__INSTRUCTIONS FOR THE TASK__: Search through the entries for the word "Termine" and copy every line that has it.
--- DATA PROVIDED Enclosed Below ---
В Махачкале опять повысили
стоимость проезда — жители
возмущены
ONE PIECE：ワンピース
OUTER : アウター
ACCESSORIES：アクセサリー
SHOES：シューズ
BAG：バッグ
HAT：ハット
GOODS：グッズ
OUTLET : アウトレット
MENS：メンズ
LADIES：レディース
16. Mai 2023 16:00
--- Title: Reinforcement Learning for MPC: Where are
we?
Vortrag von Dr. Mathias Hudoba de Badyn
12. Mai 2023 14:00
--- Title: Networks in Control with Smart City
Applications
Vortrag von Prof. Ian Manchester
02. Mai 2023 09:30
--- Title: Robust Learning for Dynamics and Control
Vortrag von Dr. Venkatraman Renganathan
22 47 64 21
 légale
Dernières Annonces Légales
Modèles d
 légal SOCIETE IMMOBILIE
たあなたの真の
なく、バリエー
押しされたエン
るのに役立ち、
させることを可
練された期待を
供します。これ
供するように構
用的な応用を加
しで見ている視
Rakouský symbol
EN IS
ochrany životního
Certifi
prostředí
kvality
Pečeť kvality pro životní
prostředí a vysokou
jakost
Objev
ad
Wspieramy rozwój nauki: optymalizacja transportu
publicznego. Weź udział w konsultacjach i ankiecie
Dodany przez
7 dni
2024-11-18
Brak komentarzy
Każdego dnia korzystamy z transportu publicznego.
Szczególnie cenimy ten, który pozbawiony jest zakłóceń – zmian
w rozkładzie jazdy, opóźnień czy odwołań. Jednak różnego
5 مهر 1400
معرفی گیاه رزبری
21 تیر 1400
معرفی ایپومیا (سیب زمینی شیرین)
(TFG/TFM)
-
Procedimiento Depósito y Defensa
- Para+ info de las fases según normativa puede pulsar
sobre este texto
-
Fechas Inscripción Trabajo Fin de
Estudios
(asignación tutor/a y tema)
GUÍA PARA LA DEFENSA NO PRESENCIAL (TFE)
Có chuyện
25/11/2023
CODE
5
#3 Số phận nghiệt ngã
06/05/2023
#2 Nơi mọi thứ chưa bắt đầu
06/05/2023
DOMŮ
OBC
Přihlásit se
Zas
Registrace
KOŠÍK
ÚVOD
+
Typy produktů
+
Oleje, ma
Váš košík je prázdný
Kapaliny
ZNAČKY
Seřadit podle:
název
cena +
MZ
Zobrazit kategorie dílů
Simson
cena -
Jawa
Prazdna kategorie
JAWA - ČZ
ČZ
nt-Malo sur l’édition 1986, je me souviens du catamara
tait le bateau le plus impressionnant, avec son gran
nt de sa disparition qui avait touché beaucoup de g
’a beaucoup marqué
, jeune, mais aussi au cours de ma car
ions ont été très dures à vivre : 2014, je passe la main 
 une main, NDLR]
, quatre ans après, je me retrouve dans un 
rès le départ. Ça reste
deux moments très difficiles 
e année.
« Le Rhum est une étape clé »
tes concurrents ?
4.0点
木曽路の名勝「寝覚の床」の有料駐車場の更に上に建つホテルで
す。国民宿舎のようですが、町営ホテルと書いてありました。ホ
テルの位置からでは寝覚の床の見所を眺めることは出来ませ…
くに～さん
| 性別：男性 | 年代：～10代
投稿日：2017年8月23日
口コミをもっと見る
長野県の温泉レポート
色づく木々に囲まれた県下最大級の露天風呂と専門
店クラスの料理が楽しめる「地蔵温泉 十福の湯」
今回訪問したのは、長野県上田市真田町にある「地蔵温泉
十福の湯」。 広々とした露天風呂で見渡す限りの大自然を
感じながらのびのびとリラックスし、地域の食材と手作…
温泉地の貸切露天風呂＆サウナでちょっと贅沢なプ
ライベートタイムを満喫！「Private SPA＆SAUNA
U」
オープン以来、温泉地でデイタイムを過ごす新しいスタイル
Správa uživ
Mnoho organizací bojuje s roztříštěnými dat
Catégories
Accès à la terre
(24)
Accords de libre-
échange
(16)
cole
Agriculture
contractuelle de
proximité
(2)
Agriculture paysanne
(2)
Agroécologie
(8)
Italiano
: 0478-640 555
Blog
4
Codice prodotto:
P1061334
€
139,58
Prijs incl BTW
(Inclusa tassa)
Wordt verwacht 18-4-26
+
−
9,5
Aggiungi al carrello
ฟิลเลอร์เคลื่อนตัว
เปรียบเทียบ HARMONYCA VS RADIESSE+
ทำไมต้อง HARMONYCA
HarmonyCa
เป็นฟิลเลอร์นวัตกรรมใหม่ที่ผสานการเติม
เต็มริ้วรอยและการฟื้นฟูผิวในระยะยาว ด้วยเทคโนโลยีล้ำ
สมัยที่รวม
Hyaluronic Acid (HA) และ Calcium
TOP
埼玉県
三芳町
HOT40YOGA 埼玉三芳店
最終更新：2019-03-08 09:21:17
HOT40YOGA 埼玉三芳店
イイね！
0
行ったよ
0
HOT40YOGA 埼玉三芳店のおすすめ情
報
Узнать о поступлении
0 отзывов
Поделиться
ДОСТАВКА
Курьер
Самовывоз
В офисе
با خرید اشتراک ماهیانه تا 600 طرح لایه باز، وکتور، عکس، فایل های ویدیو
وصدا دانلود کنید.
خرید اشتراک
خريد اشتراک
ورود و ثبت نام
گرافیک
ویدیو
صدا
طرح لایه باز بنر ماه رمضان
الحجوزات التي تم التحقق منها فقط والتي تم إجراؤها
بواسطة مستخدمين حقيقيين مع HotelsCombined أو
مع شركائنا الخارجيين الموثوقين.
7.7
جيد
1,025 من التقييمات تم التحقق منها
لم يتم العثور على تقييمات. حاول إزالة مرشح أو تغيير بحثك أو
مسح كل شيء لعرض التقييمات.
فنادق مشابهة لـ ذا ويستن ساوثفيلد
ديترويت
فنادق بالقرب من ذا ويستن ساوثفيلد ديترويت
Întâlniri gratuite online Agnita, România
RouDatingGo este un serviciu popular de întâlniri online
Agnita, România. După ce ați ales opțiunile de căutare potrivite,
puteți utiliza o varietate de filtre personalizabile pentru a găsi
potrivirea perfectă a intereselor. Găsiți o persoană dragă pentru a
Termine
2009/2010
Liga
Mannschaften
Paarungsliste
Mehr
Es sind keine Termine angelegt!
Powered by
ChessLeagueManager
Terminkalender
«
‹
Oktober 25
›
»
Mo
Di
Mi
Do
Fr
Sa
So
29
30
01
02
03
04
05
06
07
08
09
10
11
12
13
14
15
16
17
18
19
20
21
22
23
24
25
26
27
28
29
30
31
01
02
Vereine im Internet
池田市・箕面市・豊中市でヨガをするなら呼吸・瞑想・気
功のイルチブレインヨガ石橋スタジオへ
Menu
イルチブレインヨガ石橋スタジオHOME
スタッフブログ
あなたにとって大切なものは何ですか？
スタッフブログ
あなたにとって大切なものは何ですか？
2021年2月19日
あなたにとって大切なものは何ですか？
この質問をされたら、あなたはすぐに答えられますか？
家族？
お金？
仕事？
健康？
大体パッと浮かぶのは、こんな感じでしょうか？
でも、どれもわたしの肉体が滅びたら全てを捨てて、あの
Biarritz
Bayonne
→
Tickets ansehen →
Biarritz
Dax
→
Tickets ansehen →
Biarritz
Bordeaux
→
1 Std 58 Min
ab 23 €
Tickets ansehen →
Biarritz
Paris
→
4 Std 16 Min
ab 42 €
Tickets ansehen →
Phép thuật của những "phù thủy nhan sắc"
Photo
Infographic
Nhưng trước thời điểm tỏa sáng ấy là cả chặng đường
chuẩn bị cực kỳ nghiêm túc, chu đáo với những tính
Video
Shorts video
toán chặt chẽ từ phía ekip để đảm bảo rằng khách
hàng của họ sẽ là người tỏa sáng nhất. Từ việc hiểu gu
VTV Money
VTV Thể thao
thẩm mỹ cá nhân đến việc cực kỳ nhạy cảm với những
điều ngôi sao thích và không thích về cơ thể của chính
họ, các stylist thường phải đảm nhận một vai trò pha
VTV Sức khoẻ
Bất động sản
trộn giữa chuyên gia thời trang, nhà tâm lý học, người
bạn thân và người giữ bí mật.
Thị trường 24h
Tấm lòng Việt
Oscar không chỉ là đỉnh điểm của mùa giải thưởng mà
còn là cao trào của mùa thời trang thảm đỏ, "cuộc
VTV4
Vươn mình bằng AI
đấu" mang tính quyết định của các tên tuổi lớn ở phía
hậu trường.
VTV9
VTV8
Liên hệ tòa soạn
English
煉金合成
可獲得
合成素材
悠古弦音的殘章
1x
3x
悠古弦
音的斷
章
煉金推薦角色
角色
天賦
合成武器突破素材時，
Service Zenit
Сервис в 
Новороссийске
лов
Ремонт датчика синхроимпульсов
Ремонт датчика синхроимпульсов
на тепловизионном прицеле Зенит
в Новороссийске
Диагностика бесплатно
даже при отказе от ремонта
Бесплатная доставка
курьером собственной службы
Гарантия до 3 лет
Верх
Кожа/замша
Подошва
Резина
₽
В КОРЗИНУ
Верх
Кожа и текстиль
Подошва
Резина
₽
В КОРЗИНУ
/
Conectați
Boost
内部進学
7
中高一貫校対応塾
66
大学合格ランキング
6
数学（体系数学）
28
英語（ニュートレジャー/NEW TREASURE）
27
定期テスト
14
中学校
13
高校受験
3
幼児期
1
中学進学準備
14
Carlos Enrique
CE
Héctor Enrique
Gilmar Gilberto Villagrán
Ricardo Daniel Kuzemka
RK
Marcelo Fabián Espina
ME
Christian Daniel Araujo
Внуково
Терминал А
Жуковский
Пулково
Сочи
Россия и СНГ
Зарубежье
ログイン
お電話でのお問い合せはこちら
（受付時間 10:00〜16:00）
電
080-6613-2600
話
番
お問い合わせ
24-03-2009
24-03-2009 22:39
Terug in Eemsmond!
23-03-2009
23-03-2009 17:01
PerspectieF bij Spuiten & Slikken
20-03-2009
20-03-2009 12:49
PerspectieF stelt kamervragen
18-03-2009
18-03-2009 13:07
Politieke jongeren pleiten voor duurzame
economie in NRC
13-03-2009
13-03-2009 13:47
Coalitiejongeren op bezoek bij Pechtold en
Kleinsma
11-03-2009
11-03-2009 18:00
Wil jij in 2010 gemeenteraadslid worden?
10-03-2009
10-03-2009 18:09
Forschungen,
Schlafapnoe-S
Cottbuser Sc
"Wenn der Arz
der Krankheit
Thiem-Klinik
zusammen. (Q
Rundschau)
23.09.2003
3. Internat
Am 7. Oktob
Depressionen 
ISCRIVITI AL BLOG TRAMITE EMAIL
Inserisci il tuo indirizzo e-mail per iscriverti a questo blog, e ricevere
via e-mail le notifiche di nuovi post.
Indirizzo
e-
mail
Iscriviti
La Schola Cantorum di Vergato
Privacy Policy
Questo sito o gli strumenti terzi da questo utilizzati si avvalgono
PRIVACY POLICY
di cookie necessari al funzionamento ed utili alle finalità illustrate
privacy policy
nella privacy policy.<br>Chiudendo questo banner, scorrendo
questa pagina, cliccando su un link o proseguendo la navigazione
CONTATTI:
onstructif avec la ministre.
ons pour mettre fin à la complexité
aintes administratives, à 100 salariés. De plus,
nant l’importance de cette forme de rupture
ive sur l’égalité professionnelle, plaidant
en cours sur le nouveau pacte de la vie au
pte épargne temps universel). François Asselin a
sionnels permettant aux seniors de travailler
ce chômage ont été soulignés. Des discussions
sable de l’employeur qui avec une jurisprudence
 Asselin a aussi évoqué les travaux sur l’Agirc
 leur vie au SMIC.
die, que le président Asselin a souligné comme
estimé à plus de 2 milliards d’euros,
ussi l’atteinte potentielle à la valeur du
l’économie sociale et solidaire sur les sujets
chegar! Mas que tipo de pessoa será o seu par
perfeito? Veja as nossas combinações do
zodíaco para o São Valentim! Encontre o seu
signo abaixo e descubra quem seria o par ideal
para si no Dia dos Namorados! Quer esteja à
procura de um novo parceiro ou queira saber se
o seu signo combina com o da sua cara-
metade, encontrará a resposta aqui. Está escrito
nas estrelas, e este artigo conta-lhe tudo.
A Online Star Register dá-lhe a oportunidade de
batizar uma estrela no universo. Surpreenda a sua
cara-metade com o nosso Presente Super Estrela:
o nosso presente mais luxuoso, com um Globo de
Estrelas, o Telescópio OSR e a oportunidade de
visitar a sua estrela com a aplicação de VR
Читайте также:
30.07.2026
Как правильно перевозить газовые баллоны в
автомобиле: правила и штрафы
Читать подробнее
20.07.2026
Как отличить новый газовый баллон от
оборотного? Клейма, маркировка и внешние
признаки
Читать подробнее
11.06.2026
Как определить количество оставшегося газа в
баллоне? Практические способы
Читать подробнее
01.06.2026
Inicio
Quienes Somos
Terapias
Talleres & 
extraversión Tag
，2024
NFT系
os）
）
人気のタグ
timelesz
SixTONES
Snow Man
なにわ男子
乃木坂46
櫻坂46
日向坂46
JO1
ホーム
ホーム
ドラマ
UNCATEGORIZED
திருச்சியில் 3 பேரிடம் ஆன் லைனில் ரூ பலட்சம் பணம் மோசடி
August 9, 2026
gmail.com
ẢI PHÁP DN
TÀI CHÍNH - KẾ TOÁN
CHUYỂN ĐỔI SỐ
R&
--- End of Enclosed DATA PROVIDED ---
__EXERCISE OUTPUT__:
Termine
Es sind keine Termine angelegt!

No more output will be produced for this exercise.